Zimbabwe’s economic crisis: will adopting foreign currency help to increase remittance flows through formal channels?

Sanket Mohapatra's picture

Zimbabwe's government recently announced a partial dollarization, declaring the U.S dollar and other foreign currencies as legal tender alongside the Zimbabwean dollar in its efforts to fight a crippling hyper-inflation (after announcing the launch of a 100 trillion Zimbabwean dollar note in January). This measure could make remittance transfers more visible.  These have been often sent through unofficial channels so far, the result of a large parallel market premium since the official exchange rate has lagged behind the parallel market rate.

The UN news agency IRIN reports that the long queues that used to form outside exchange bureaus (often for exchanging foreign currencies that were hand-carried and sent by other means by migrants into the country) have now shifted to the banks where formal money transfers are processed.

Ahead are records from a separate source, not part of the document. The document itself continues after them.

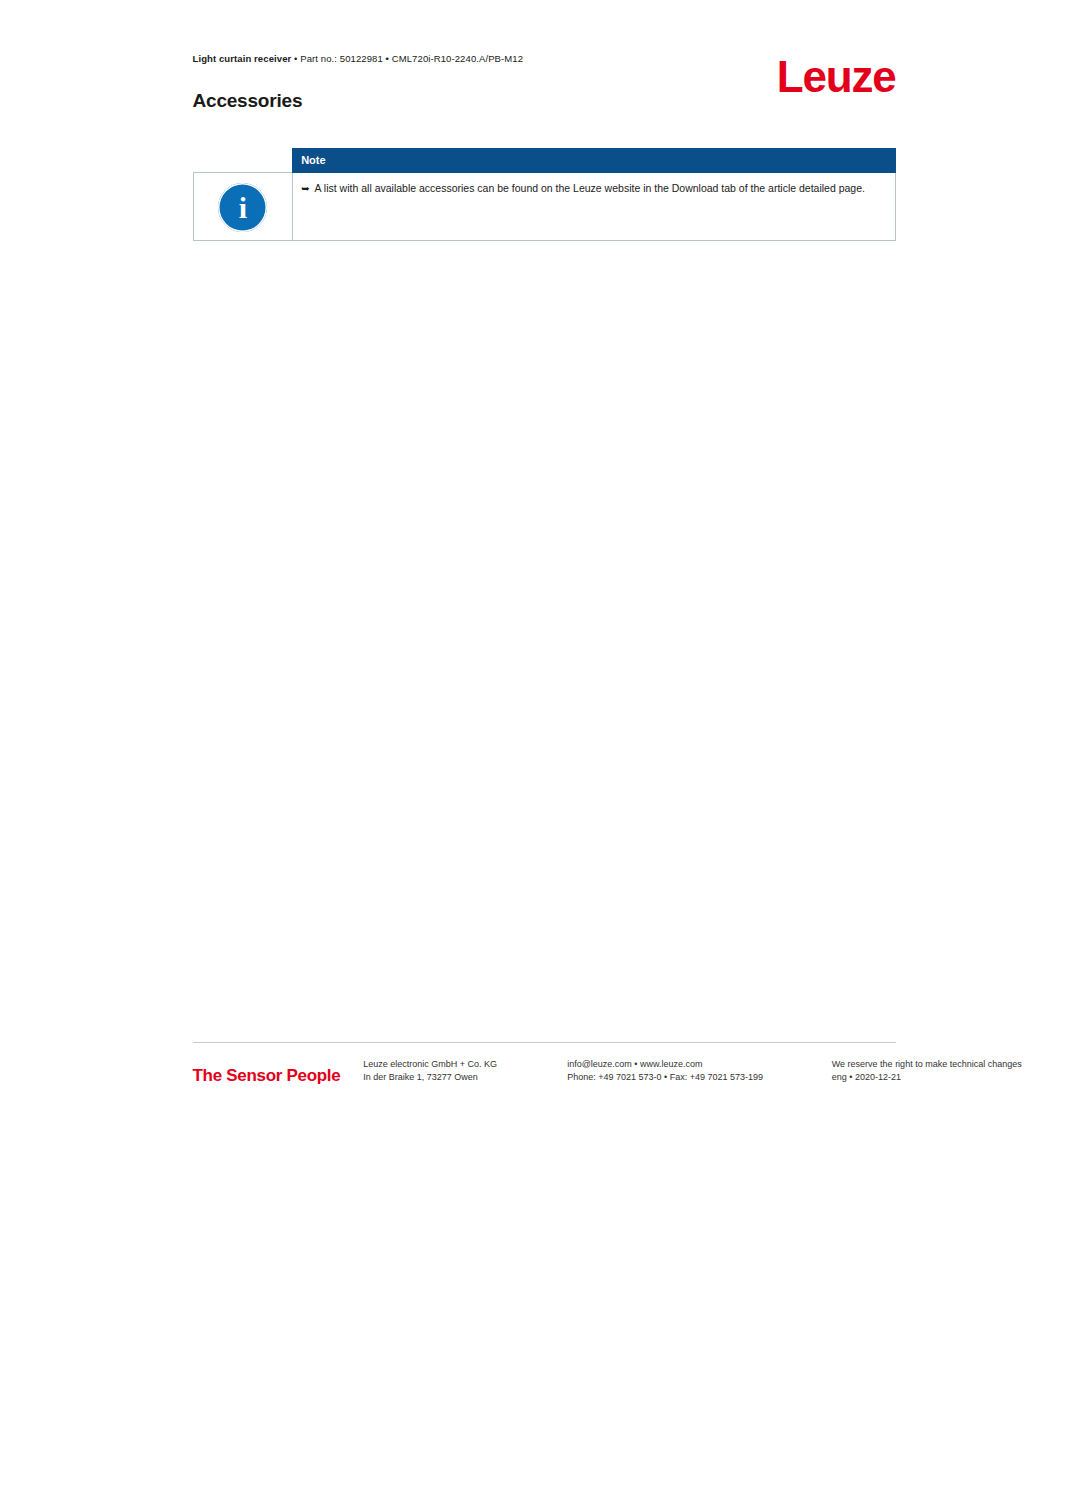Light curtain receiver • Part no.: 50122981 • CML720i-R10-2240.A/PB-M12
Accessories
Leuze
| | Note |
| --- | --- |
| i | ➥ A list with all available accessories can be found on the Leuze website in the Download tab of the article detailed page. |
The Sensor People
Leuze electronic GmbH + Co. KG
In der Braike 1, 73277 Owen
info@leuze.com • www.leuze.com
Phone: +49 7021 573-0 • Fax: +49 7021 573-199
We reserve the right to make technical changes
eng • 2020-12-21
9/9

The ongoing economic and political crisis in Zimbabwe has caused GDP to collapse by more than 50 percent, inflation to reach 231 million percent in July 2008, and the share of people living in poverty to increase to more than 80 percent of the population. Remittances to Zimbabwe from its 3 million emigrants (a quarter of the population) who fled the crisis are estimated to be between $360 million to $1 billion annually—the actual figure is likely to be even higher. These flows may have helped to stave off a complete collapse of the country and even more misery for the poor.  
 
Some questions to consider:

  • With acceptance of foreign currencies as legal tender and elimination of the black market premium, will remittances through formal channels increase and will more of it reach the intended beneficiaries?
  • Will the share of remittances sent as goods or as coupons for purchase of certain types of goods such as petrol (through websites such as Mukuru.com) decline?
  • Will there be more acceptance and engagement with the Zimbabwean diaspora if their financial contribution is now more visible? 

Comments

Submitted by David Kuhn von Burgsdorff on
Most Zimbabwe's 2-3 million emigrants live in South Africa. Over the past few years, the majority of the total value of remittances from Zimbabweans living in South Africa seem to have been in kind; in the form of cooking oil, maize, clothes, and other consumer goods, due to the acute shortage of these goods in Zimbabwe. Following the return last year of a somewhat stable political and economic setting, goods have returned to the shelves, and with it, remittance flows have increasingly become monetary. The dollarization, and the acceptance of the SA Rand in Zimbabwe, seem to have been a strong stimulus for this development. However, it is estimated that over 90% of flows from South Africa to Zimbabwe are still informal, because the vast majority of migrants in South Africa remain undocumented, denying them access to form remittance channels (banks and money couriers). This means that migrants are forced to use informal channels and often face exorbitant charges of 20% or more. Since remittance flows seem to be elastic, a reduction in these costs and constraints faced would be likely to bring about a huge increase in recorded flows. Hence, in order for remittances to play an important role in the country's reconstruction, an acute development policy priority must be to do exactly that. I am actually just starting to write my Masters dissertation on precisely this topic; any comments/pointers would be much appreciated.